The clusters can support satisfaction management in three ways:
This clustering analysis is descriptive and unsupervised. It does not prove that a feature causes dissatisfaction. K-means also assumes roughly spherical clusters in standardized numeric space, so it may simplify complex marketplace behavior. Customer region is included through one-hot indicators, but the analysis does not directly model geographic distance.
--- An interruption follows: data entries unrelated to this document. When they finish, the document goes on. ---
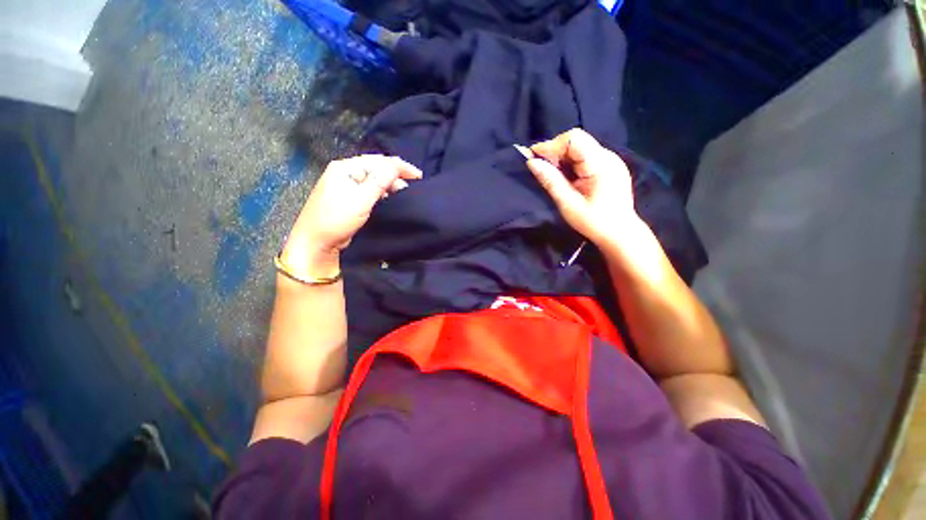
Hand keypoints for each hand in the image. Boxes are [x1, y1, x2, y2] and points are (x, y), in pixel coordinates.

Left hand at [281, 155, 421, 275]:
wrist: (316, 242)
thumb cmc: (337, 219)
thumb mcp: (361, 199)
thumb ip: (379, 181)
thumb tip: (396, 166)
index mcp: (345, 168)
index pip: (377, 161)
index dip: (399, 166)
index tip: (418, 176)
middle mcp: (345, 172)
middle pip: (376, 168)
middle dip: (395, 175)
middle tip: (412, 187)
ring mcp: (345, 185)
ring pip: (373, 179)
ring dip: (389, 184)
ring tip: (403, 193)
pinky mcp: (348, 198)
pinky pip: (369, 189)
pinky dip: (382, 192)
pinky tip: (389, 198)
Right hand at [526, 128, 636, 245]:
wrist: (620, 233)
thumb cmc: (594, 222)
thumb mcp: (568, 204)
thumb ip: (551, 181)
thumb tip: (531, 162)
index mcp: (601, 164)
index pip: (574, 139)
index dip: (551, 146)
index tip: (533, 157)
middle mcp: (608, 156)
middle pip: (576, 140)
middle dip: (555, 152)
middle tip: (541, 168)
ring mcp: (610, 160)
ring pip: (579, 147)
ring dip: (561, 158)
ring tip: (552, 174)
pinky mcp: (608, 166)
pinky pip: (585, 156)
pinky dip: (570, 163)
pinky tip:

Finally, review outcomes may be biased because customers who leave reviews can differ systematically from customers who remain silent.
The strongest next step is to use these clusters as interpretable experience segments, then compare them with review text, repeat purchase behavior, delivery distance, and seller performance in a follow-up supervised or causal analysis.